Outre la STC, des importateurs de pro- duits alimentaires orientent aussi leur stratégie vers le commerce régional, à l’instar de l’enseigne Carrefour. Si les viandes et autres produits surgelés proviennent des marchés régionaux, dont l’Afrique du Sud et Madagascar, l’enseigne prévoit d’importer leurs autres produits de la marque Carrefour de Dubaï au lieu de la France. En effet, si Dubaï sera plus favorable en termes de coût, le produit restera un produit Carrefour, dit-on. «Si cette stratégie se concrétise, cela aura un impact sur nos prix d’achat et nous pourrons offrir un meilleur prix de revente. Le problème de transbordement restera un problème, mais nous achèterons les produits à moins cher, cela apportera une contribution à notre stratégie d’offrir nos produits à de meilleurs prix.»

Le hic, c’est que tous les produits ne peuvent forcément provenir des marchés régionaux. Le CEO de SKC Surat, Suren Surat, indique que 60 % de ses importations proviennent d’Afrique du Sud, en particulier les fruits. Ses légumes sont produits localement mais importés d’Afrique du Sud en cas de pénurie. «Les fruits sont saisonniers, quand il n’y en a plus en Afrique du Sud, il nous faut importer d’ailleurs, notamment d’Égypte ou d’Australie. Il est clair que c’est un avantage d’importer des marchés régionaux car finalement notre but est de proposer un produit à un prix compétitif aux consommateurs. Nous recherchons la qualité, au meilleur prix et des régions proches, mais dans certains cas il n’y a pas moyen de faire autrement que d’importer d’autres pays même s’ils sont plus loin. Prenez Madagascar, par exemple, ils ne produisent plus grand-chose.»

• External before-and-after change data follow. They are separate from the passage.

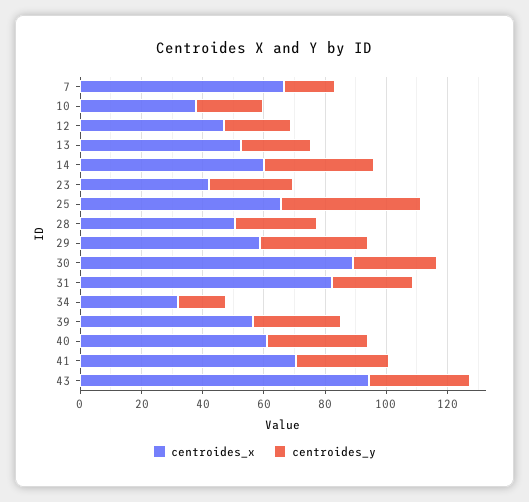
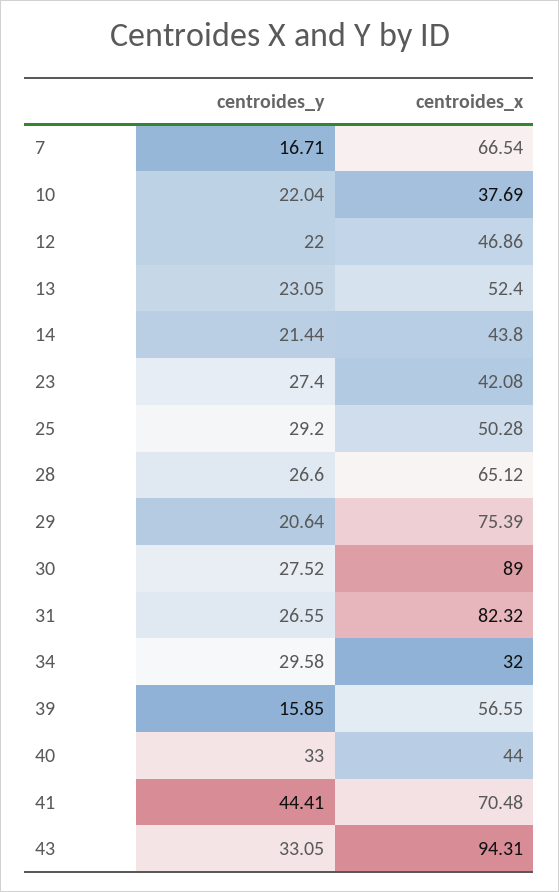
centroides_x, 14: 60 -> 43.8
centroides_y, 14: 35 -> 21.44
centroides_x, 25: 65 -> 50.28
centroides_y, 25: 45 -> 29.2
centroides_x, 28: 50 -> 65.12
centroides_x, 29: 60 -> 75.39
centroides_y, 29: 35 -> 20.64
centroides_y, 34: 15 -> 29.58
centroides_y, 39: 30 -> 15.85
centroides_x, 40: 60 -> 44
centroides_y, 41: 30 -> 44.41

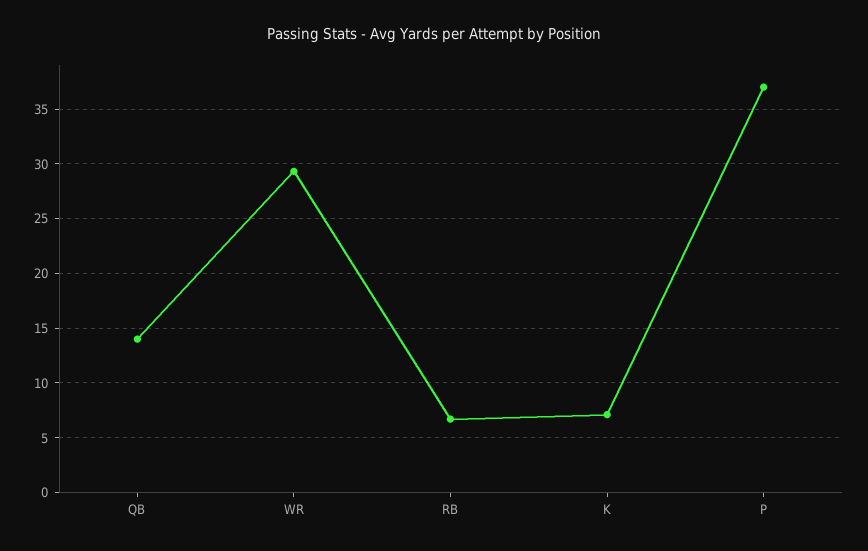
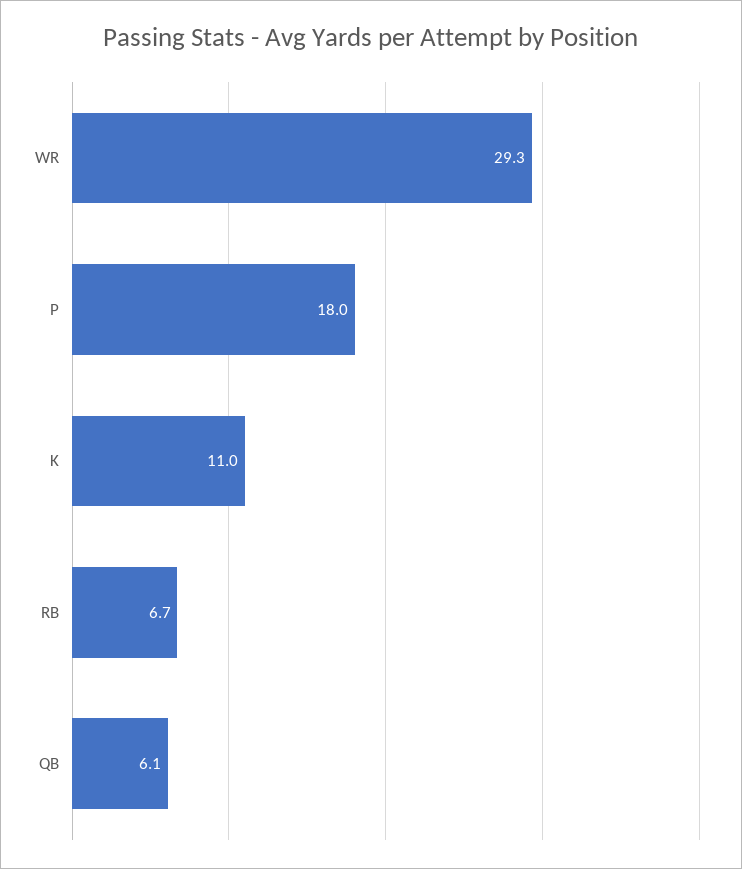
QB: 14 -> 6.1
K: 7 -> 11
P: 37 -> 18

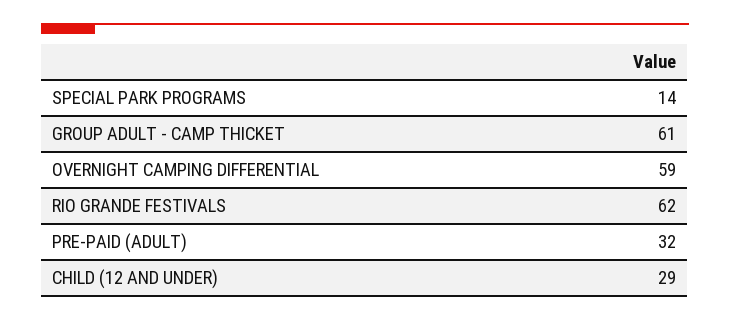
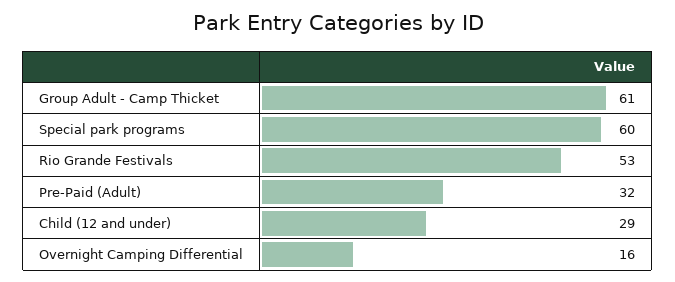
SPECIAL PARK PROGRAMS: 14 -> 60
OVERNIGHT CAMPING DIFFERENTIAL: 59 -> 16
RIO GRANDE FESTIVALS: 62 -> 53

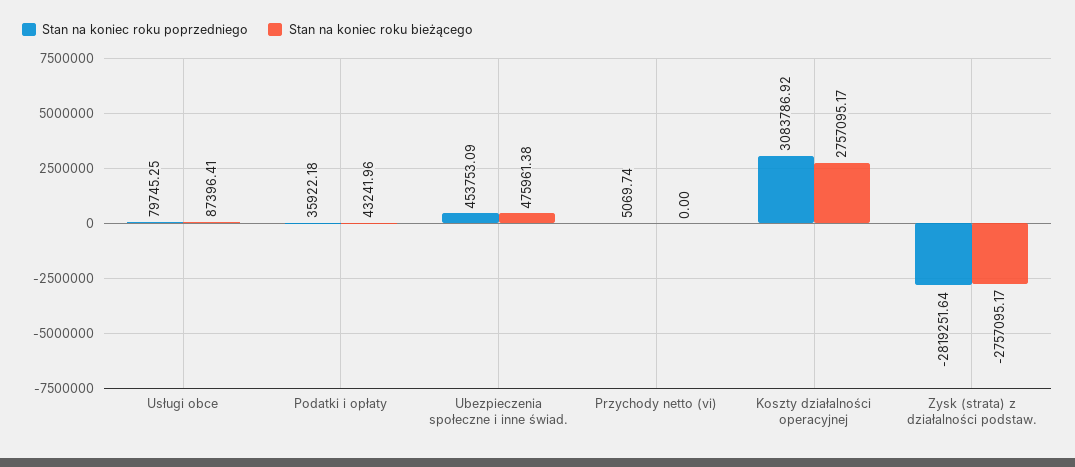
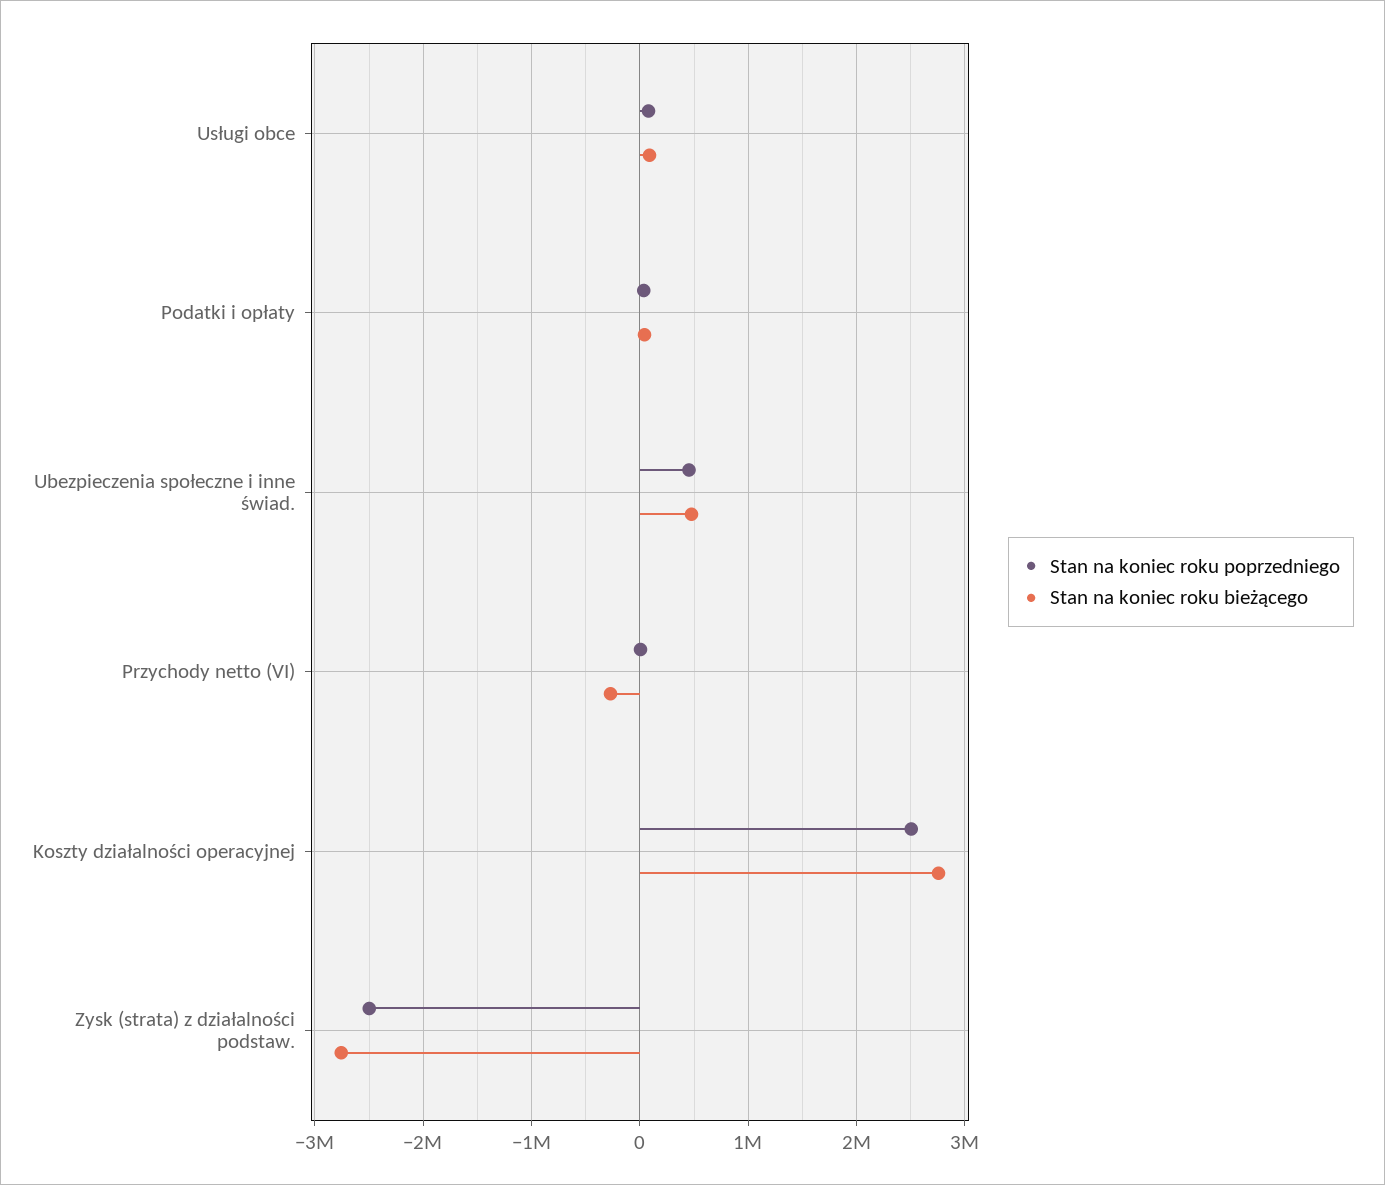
Stan na koniec roku bieżącego, Przychody netto (vi): 0 -> -300000
Stan na koniec roku poprzedniego, Koszty działalności operacyjnej: 3083786.92 -> 2500000
Stan na koniec roku poprzedniego, Zysk (strata) z działalności podstaw.: -2819251.64 -> -2500000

Finalement, il est clair qu’une seule solution ne suffira pas pour atteindre nos objectifs en matière de sécurité alimentaire. Il est donc important qu’un plan d’ensemble soit mis sur pied, avec une panoplie de propositions et d’options, qui ensemble pourront aider à soulager le fardeau de la population à court, moyen et long termes, face aux augmentations de prix, qui ne sont pas près de prendre une direction opposée, vu la situation internationale.